Scoppa: “Ho fatto fatica ad abituarmi essendo straniero e avendo fatto tre anni al Sud, conoscendo realtà molto diverse da questa, però mi trovo benissimo per la tranquillità della piazza e la possibilità di poter crescere serenamente i figli, è una città dove si vive benissimo.

Chi è il più casinista dello spogliatoio?
Scoppa: “Marotta, Giacomelli, Arma, Saraniti, ma sono tutti ragazzi tranquilli.
Liviero: “Le sfide Bizzotto-Padella a ping-pong sono un bel momento di casino in generale.

In campo chi è il trascinatore di questa squadra?
Scoppa: “Abbiamo tanti giocatori di personalità, quando qualcuno non è in giornata c’è sempre qualcuno pronto a sostituirlo, questa è nostra fortuna.

Ti trovi meglio a giocare con una mediana a due o a tre?
Scoppa: “Indifferente, dipende dal tipo di gioco espresso. Sono abituato a giocare da mediano davanti alla difesa, quindi per me è più facile giocare a tre, ma ho giocato spesso anche a due e quindi non è poi così difficile adattarmi.

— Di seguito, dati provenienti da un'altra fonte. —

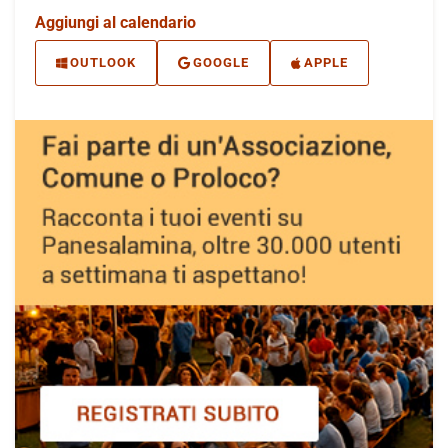
Aggiungi al calendario
OUTLOOK
GOOGLE
APPLE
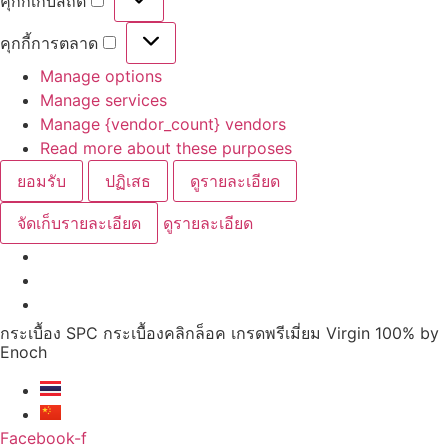
คุกกี้เก็บสถิติ
คุกกี้
เก็บ
สถิติ
คุกกี้การตลาด
คุกกี้
การ
Manage options
ตลาด
Manage services
Manage {vendor_count} vendors
Read more about these purposes
ยอมรับ
ปฏิเสธ
ดูรายละเอียด
จัดเก็บรายละเอียด
ดูรายละเอียด
Skip
กระเบื้อง SPC กระเบื้องคลิกล็อค เกรดพรีเมี่ยม Virgin 100% by
to
Enoch
content
Facebook-f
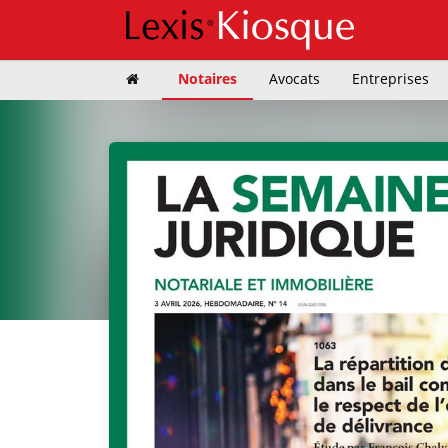
Notaires
Avocats
Entreprises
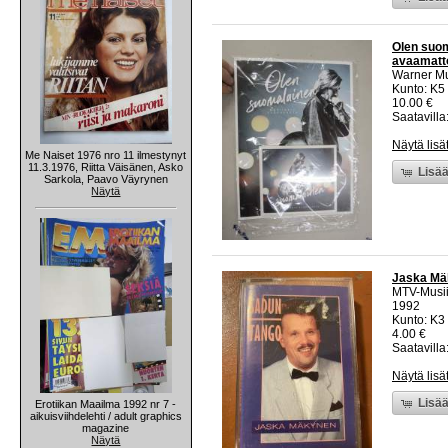
Olen suom
avaamatt
Warner M
Kunto: K5 
10.00 €
Saatavilla:
Näytä lisä
Me Naiset 1976 nro 11 ilmestynyt
11.3.1976, Riitta Väisänen, Asko
Lisää
Sarkola, Paavo Väyrynen
Näytä
Jaska Mäk
MTV-Musii
1992
Kunto: K3
4.00 €
Saatavilla:
Näytä lisä
Lisää
Erotiikan Maailma 1992 nr 7 -
aikuisviihdelehti / adult graphics
magazine
Näytä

Dopo la fine della carriera cosa pensate di fare da un punto di vista professionale?
Scoppa: “Speriamo di continuare nel mondo del calcio perché è quello che amiamo. Io non guardo il calcio, mi piace viverlo, allenarmi, giocare, perciò spero di continuare a vivere questo mondo da protagonista.

Che differenze hai trovato tra Girone C e B?
Scoppa: “In questo girone le squadre cercano di giocare di più, c’è più correttezza. Nel girone C le piccole sono più sporche, ti buttano via la palla, fanno tanti falli che non vengono fischiati, per il resto non ci sono tante differenze.
Liviero: “Ogni girone è bello a modo suo ed è un mondo a parte.

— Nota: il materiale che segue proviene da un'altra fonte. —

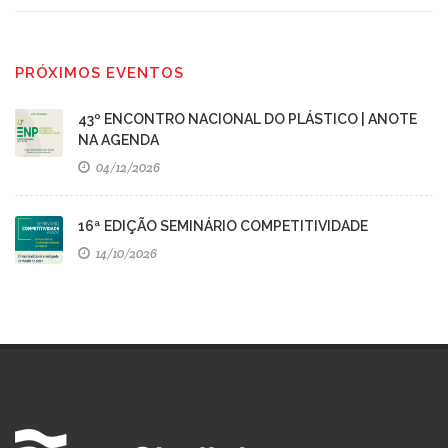
PRÓXIMOS EVENTOS
43º ENCONTRO NACIONAL DO PLÁSTICO | ANOTE
NA AGENDA
04/12/2026
16ª EDIÇÃO SEMINÁRIO COMPETITIVIDADE
14/10/2026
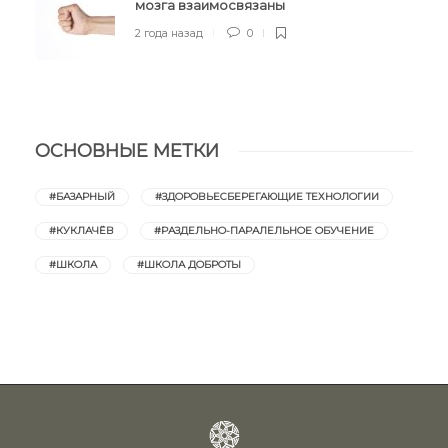
мозга взаимосвязаны
2 года назад
0
ОСНОВНЫЕ МЕТКИ
#БАЗАРНЫЙ
#ЗДОРОВЬЕСБЕРЕГАЮЩИЕ ТЕХНОЛОГИИ
#КУКЛАЧЁВ
#РАЗДЕЛЬНО-ПАРАЛЕЛЬНОЕ ОБУЧЕНИЕ
#ШКОЛА
#ШКОЛА ДОБРОТЫ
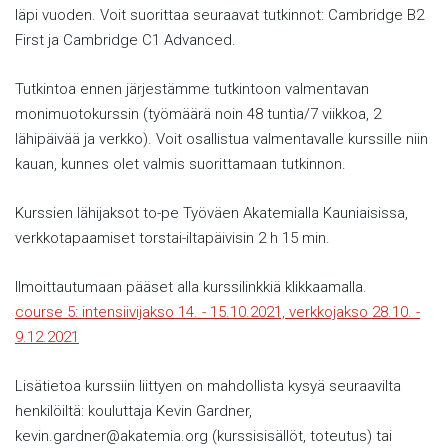
läpi vuoden. Voit suorittaa seuraavat tutkinnot: Cambridge B2
First ja Cambridge C1 Advanced.
Tutkintoa ennen järjestämme tutkintoon valmentavan
monimuotokurssin (työmäärä noin 48 tuntia/7 viikkoa, 2
lähipäivää ja verkko). Voit osallistua valmentavalle kurssille niin
kauan, kunnes olet valmis suorittamaan tutkinnon.
Kurssien lähijaksot to-pe Työväen Akatemialla Kauniaisissa,
verkkotapaamiset torstai-iltapäivisin 2 h 15 min.
Ilmoittautumaan pääset alla kurssilinkkiä klikkaamalla.
course 5: intensiivijakso 14. - 15.10.2021, verkkojakso 28.10. -
9.12.2021
Lisätietoa kurssiin liittyen on mahdollista kysyä seuraavilta
henkilöiltä: kouluttaja Kevin Gardner,
kevin.gardner@akatemia.org (kurssisisällöt, toteutus) tai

Come ambiente preferite Vicenza o altre squadre passate?
Liviero: “Ho girato diversi posti e mi sono trovato sempre bene, qui si è creato un feeling particolare fin da subito. Ho fatto il ritiro da giocatore in prova e mi sono legato particolarmente a questa città sia perché sono vicino a casa ma anche e soprattutto perché ho vinto la sfida personale di farmi confermare al termine del ritiro e questo mi ha dato tanto da un punto di vista professionale.
Scoppa: “Io non sono in Italia da molto, sono stato a Catania che è una piazza importante ma dove l’umore dipende molto dal risultato, perciò per me non c’è paragone con Vicenza, qui è l’ambiente ideale dove giocare.

Come avete vissuto il periodo dei tre pareggi consecutivi?
Scoppa: “Eravamo tranquilli perché sappiamo che siamo una squadra forte, al di là del risultato avevamo meritato sotto il profilo della prestazione. Siamo rimasti tranquilli e ci siamo allenati al 100% e siamo stati ricompensati dalla partita di Cesena.

Come mai avete scelto questi numeri di maglia?
Liviero: “Ho scelto l’11 perché sia io che il mio amico Zampano una volta avevamo la possibilità di prenderlo nelle rispettive squadre e lo abbiamo fatto un po’ come sfida sperando che portasse fortuna. Siccome ci ha portato bene ho deciso di tenerlo quando possibile.
Scoppa: “Ho scelto il 4 a seguito di una votazione, normalmente utilizzo o il 5 o l’8 ma erano occupati da Bizzotto e Cinelli e quindi ho scelto questo numero perché era libero.